Trump has denied the affair and any knowledge of the payments to Daniels, pleading not guilty to the charges he falsified business records.

In other words, federal prosecutors demonstrated that it is indeed possible to put someone behind bars for a hush payment to an alleged mistress — which is itself legal — by arguing that it broke campaign finance laws, coming as it did during a heated election. They were helped, to be sure, by the fact that Cohen pleaded guilty, eliminating the need for a trial; the Edwards prosecution failed, by contrast, because it went before jurors — and because key witnesses, namely the donors who provided the cash for Edwards' mistress, were unable to appear and be questioned at trial (one had already died and one was over 100 years old and deemed too elderly).

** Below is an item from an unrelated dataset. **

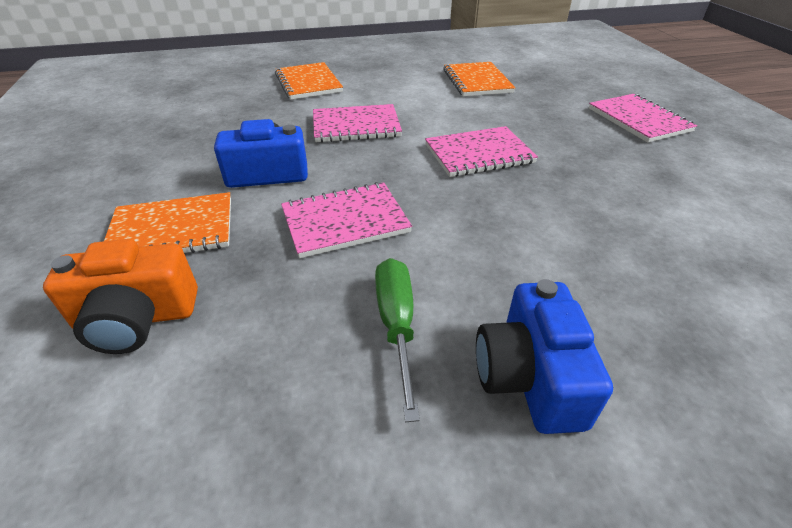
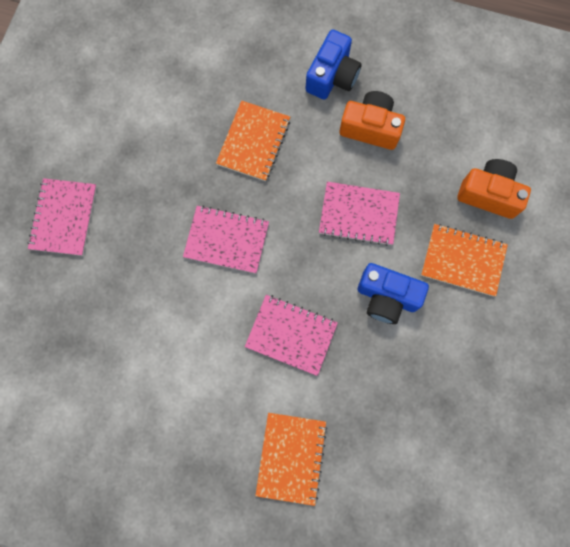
camera: 150 degrees left, 35 degrees up
green screwdriver [375,258,420,422] -> orange camera [339,91,405,150]
orange notebook [443,62,516,96] -> orange notebook moved to [216,101,290,181]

When Cohen was indicted, prosecutors noted that he did not act alone, stating that he had made the payment to Daniels to "influence the 2016 election," and that he did so after having "coordinated with one or more members of the [Trump] campaign."

That's where the Trump charges come in

When he indicted the former president, Manhattan District Attorney Alvin Brag did not do so on charges of violating federal law — he, of course, cannot do that. Instead, he accused Trump of falsifying business records to hide the fact he was paying back Cohen for that payment to a porn star. That is a more straightforward case, in some respects: the prosecutor alleges that the payments to Cohen were marked as being for a retainer that federal prosecutors have already demonstrated did not exist.

Bragg does not need to prove that Trump broke federal campaign finance laws; he needs to prove that he falsified business records, which is a crime no matter the reason.

Where it gets dicey, in the view of legal experts, is the fact that the crime of falsifying those records is treated as a misdemeanor in New York, with a statute of limitations that has already expired. Upgrading the charges to felonies, as Bragg has (34 counts), eliminates the time limit — but also requires showing that the records were fudged in the service of another crime, whether or not the accused was convicted of another crime or not.

In his indictment of Trump, Bragg does not say what crime that might be. But an accompanying "statement of facts" accuses the former president of taking part in an "unlawful scheme" that "violated election laws" (speaking to reporters, Bragg noted that state law "makes it a crime to conspire to promote a candidacy by unlawful means"); it also accuses Trump of mischaracterizing the payments to Cohen "for tax purposes."

Speaking to CNN, Ryan Goodman, a law professor at New York University, said that if the underlying crime is a state tax issue then Bragg would be able to avoid questions about campaign finance laws, including whether a hush payment constitutes a violation — something that jurors were not convinced of in the Edwards trial more than a decade earlier.

"That is a stronger case," Goodman said, "because it is insulated from a bunch of the legal challenges, of which there are strong legal challenges to be made to election law crimes."